# Required work:
From the entries below, extract every line that contains the string "tuning".

# Stored data entries:
::::::::
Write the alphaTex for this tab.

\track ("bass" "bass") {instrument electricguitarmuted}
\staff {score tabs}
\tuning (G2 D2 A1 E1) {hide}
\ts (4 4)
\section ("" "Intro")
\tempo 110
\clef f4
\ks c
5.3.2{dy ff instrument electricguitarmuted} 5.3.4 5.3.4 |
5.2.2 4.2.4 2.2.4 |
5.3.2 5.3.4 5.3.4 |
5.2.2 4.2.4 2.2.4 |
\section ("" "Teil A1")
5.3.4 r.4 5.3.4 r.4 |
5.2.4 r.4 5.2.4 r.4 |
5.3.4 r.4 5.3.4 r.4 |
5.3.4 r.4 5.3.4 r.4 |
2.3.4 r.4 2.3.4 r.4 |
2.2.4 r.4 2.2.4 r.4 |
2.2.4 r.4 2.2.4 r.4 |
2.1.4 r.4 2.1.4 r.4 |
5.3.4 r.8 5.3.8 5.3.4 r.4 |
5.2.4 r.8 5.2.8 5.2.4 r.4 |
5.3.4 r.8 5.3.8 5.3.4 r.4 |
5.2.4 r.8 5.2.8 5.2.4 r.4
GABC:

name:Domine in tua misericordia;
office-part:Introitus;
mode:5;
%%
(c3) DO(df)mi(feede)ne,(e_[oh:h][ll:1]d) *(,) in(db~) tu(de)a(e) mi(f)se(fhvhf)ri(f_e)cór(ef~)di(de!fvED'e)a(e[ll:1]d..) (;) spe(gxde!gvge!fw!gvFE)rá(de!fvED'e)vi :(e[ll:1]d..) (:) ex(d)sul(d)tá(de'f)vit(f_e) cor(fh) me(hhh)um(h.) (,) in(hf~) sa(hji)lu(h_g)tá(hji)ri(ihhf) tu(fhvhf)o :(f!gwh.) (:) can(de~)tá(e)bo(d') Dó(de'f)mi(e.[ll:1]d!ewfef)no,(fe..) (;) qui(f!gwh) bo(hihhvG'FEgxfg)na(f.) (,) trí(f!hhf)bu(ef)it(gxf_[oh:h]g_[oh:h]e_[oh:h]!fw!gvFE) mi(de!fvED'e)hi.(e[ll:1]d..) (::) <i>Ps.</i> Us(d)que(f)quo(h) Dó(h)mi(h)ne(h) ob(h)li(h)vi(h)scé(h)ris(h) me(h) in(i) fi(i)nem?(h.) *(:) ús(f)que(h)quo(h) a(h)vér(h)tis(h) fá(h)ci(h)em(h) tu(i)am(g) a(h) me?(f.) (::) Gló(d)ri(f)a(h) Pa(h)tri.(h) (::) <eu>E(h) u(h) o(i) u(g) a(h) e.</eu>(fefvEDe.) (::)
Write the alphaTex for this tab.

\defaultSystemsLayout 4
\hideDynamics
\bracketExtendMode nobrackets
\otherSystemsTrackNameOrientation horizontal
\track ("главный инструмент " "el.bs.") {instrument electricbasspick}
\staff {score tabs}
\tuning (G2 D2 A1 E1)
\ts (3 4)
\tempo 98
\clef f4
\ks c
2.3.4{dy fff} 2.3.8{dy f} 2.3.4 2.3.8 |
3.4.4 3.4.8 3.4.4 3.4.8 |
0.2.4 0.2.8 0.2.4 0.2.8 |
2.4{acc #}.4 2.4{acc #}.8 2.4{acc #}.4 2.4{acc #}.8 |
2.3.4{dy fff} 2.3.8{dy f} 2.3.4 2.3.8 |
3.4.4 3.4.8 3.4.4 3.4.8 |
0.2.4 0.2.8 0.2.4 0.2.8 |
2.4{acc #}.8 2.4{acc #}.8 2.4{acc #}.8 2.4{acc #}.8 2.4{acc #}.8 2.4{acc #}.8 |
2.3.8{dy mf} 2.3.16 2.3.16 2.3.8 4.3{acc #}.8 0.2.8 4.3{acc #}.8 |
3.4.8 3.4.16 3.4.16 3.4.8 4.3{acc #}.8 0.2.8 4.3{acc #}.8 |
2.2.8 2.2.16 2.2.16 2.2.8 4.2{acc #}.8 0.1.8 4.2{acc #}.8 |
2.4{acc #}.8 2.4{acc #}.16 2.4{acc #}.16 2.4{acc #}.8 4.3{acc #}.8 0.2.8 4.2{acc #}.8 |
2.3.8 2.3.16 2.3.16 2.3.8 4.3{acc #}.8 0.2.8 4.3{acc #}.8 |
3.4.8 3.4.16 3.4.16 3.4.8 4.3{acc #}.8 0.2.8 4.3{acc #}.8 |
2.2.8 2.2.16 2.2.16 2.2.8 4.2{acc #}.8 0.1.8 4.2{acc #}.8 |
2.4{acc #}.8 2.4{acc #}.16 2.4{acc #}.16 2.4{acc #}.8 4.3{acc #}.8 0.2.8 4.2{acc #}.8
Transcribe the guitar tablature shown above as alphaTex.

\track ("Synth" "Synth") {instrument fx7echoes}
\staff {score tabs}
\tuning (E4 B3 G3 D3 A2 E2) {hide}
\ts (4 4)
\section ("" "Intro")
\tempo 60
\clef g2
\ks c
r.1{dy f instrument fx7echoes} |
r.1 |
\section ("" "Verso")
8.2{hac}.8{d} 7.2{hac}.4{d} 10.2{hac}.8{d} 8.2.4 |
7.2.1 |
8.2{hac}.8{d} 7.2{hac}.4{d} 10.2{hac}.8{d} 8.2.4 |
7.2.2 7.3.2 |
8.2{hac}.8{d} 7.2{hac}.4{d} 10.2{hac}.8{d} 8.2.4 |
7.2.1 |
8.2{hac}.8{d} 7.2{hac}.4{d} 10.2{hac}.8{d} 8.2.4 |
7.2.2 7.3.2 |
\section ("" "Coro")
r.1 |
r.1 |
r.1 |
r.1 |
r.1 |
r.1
::::::::
# Exercise response:
\tuning (G2 D2 A1 E1) {hide}
\tuning (G2 D2 A1 E1)
\tuning (E4 B3 G3 D3 A2 E2) {hide}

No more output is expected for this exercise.